If the current health care law is left in place, the CBO estimates that in a decade some 28 million Americans will not have insurance. Under the Republican replacement plan, that number would nearly double, to 51 million people. A “few million” of those, the CBO says, would be paying for policies so skimpy that they essentially don’t count as insurance – policies that would not cover “major medical risks,” for instance. While stupefying, the figure is a hair better than the first incarnation of the GOP health care bill, which the CBO estimated would have left 24 million people uninsured by 2026.
It would reduce the deficit, mostly through cuts to Medicaid.
The AHCA would at least achieve the Republicans’ goal of reducing the deficit. The CBO pegs the savings at $119 billion over 10 years. To put that in perspective,earlier this week the Trump administration proposed increasing the defense budget by about half that amount, $54 billion, next year alone.

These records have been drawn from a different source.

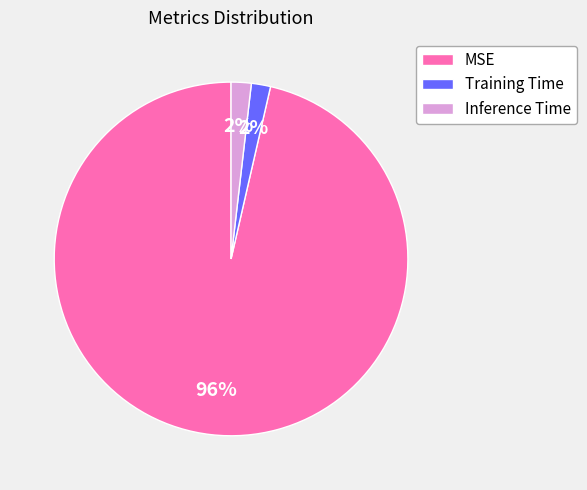

To the nearest percent, what percentage of the pie is Inference Time?

2%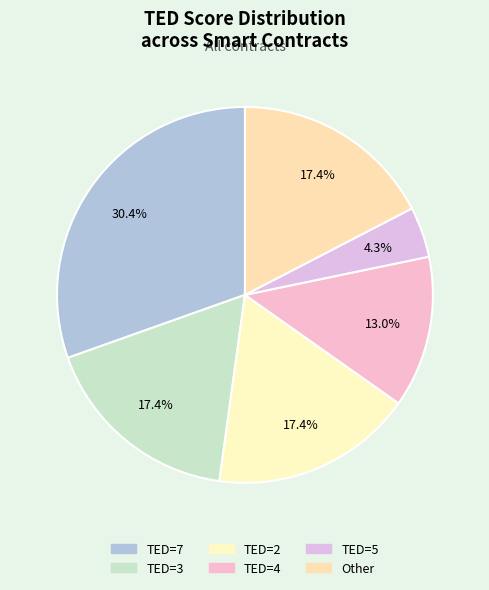

Count the number of slices in the pie.

6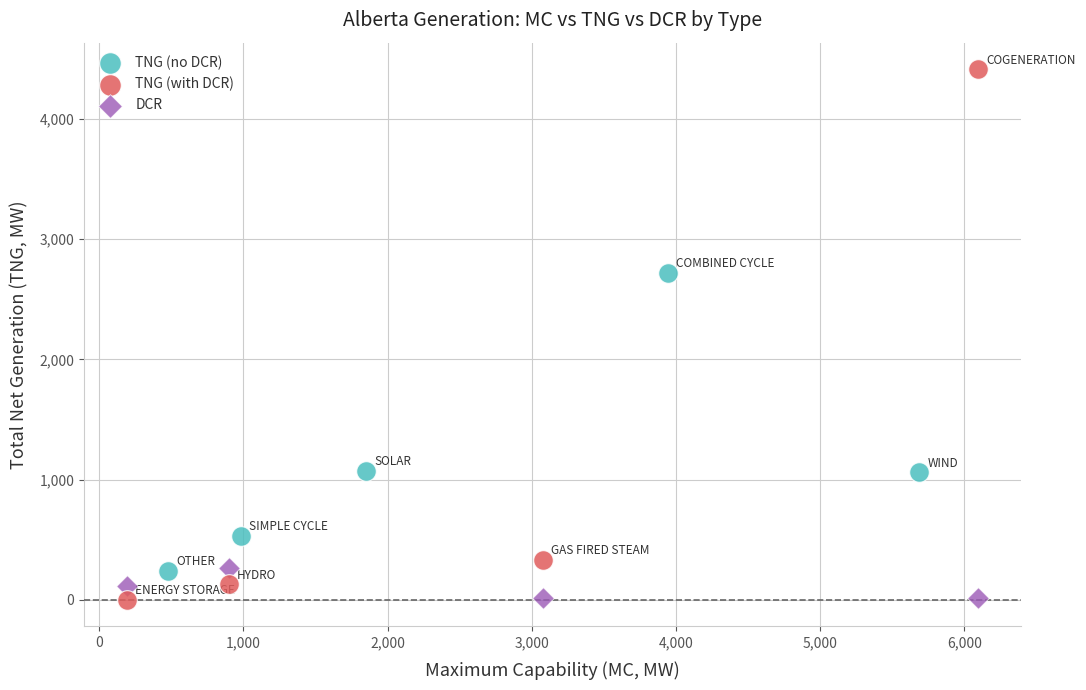

Which series has the widest spread of Y values?

TNG (with DCR)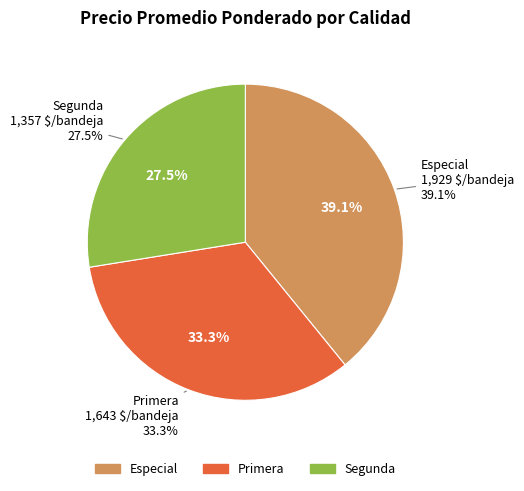

Which category has the smallest portion of the pie?

Segunda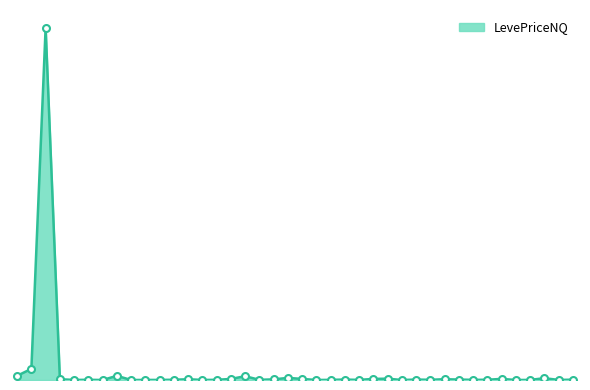

Does the chart display data point markers on the line(s)?

No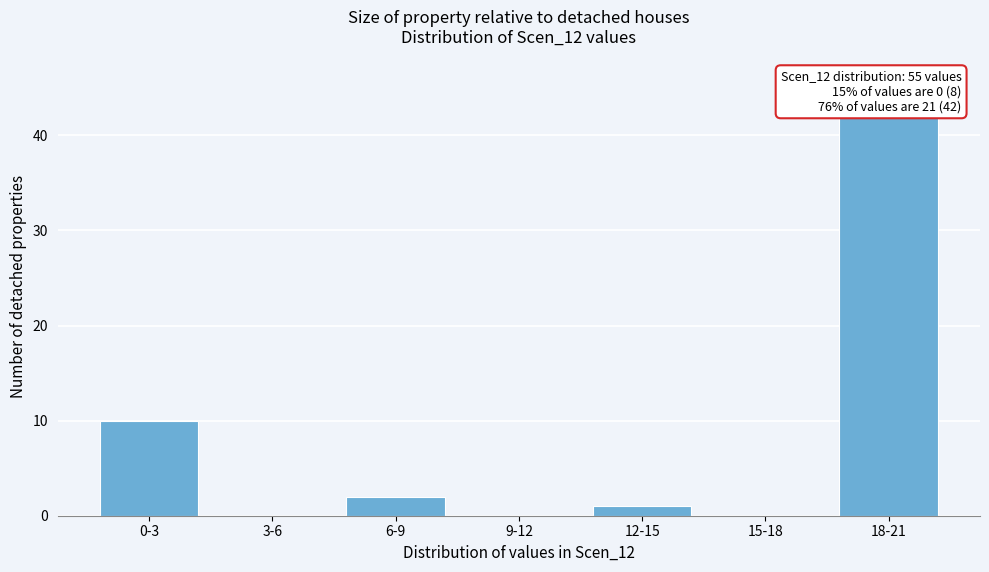

Reading left to right, extract all data points from this chart.

0-3=10	3-6=0	6-9=2	9-12=0	12-15=1	15-18=0	18-21=42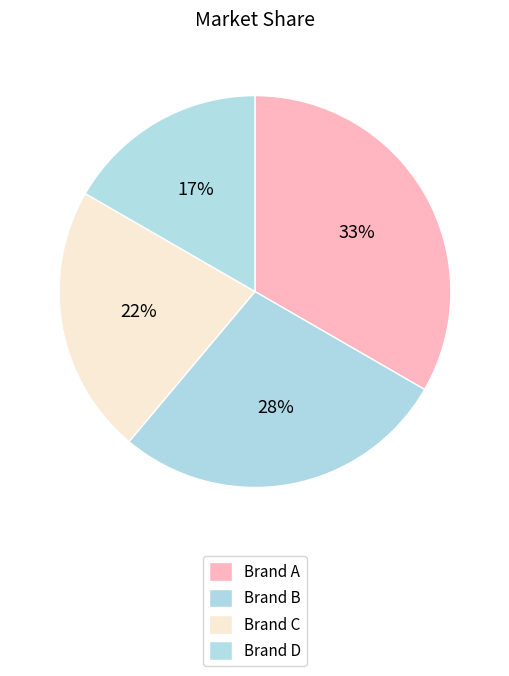

How many segments does this pie chart have?

4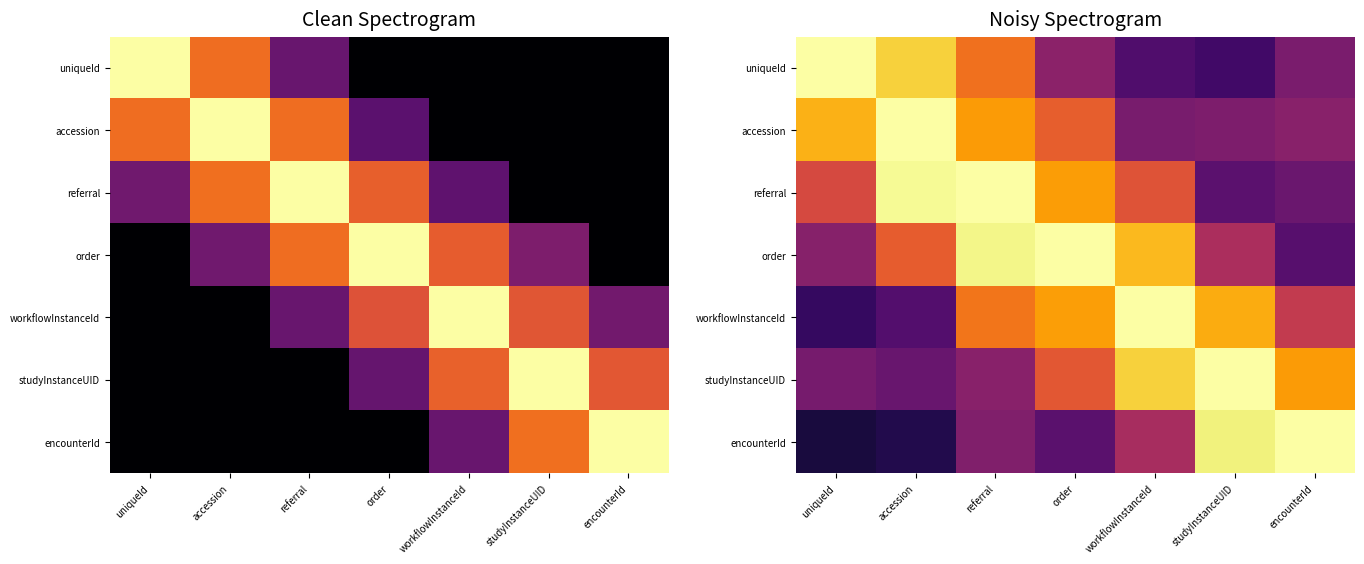

What is the minimum value for studyInstanceUID?

0.3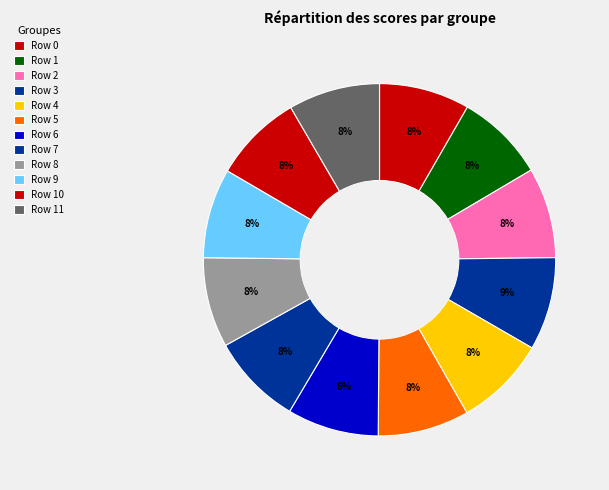

How many segments does this pie chart have?

12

According to the CBO, most of those savings would come from cuts to Medicaid, a program Trump promised to protect on the campaign trail. Those cuts, along with the elimination of Obamacare’s insurance subsidies, are designed to offset other provisions of the bill that would increase the deficit; one such provision repeals a tax on investment income, while another repeals annual fees paid by health insurers. That’s right: The plan takes away money from sick, poor people in order to make more money available to rich people and health insurance companies.
Insurance markets would become unstable.
One of the major reasons the American Health Care Act got through the House earlier this month was because of the addition of the so-called MacArthur amendment. Written by the former CEO of an insurance company, Rep. Tom MacArthur, the amendment would allow insurers in certain states to cover less than what is the bare minimum under current law – things like doctors’ and hospital visits, prescription drugs, pregnancy and childbirth and mental health services (otherwise known as essential health benefits). It would also allow insurers in certain states to charge higher premiums to individuals with pre-existing conditions.

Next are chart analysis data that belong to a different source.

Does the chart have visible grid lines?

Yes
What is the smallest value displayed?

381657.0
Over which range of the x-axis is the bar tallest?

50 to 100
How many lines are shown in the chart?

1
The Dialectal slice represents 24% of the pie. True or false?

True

According to the CBO, the insurance markets in those states – where about a sixth of the U.S. population lives – would become unstable as a result, starting in 2020. Premiums would increase so dramatically for people with pre-existing or new medical conditions that, if they could purchase insurance at all, they wouldn’t be able to buy it at rates comparable to what they would under the current law.
MacArthur, for his part, rejects the CBO’s assessment. “That is somebody’s opinion at CBO. I have a different opinion,” he reportedly said.
The most vulnerable would see “substantial” increases in health costs.
The CBO says that under the AHCA, the cost of premiums on average would decrease in states that opted out of covering essential health benefits, but people who need those benefits the most – pregnant women, individuals seeking help for mental health or substance abuse, anyone needing rehabilitative and habilitative services – would see dramatic cost increases, to the tune of “thousands of dollars in a given year.” Individuals with conditions that require expensive treatment would also be out of luck: The bill does away with the annual and lifetime limits on health care spending that exist under current law.
Finally, while the new bill would mean lower insurance premiums for the youngest and healthiest Americans, it would mean the opposite for the country’s oldest and poorest. A senior with an income of $26,500 currently pays a premium of $1,700; under the Republican bill, the same insurance plan would cost that senior $13,600 – more than half of her annual income.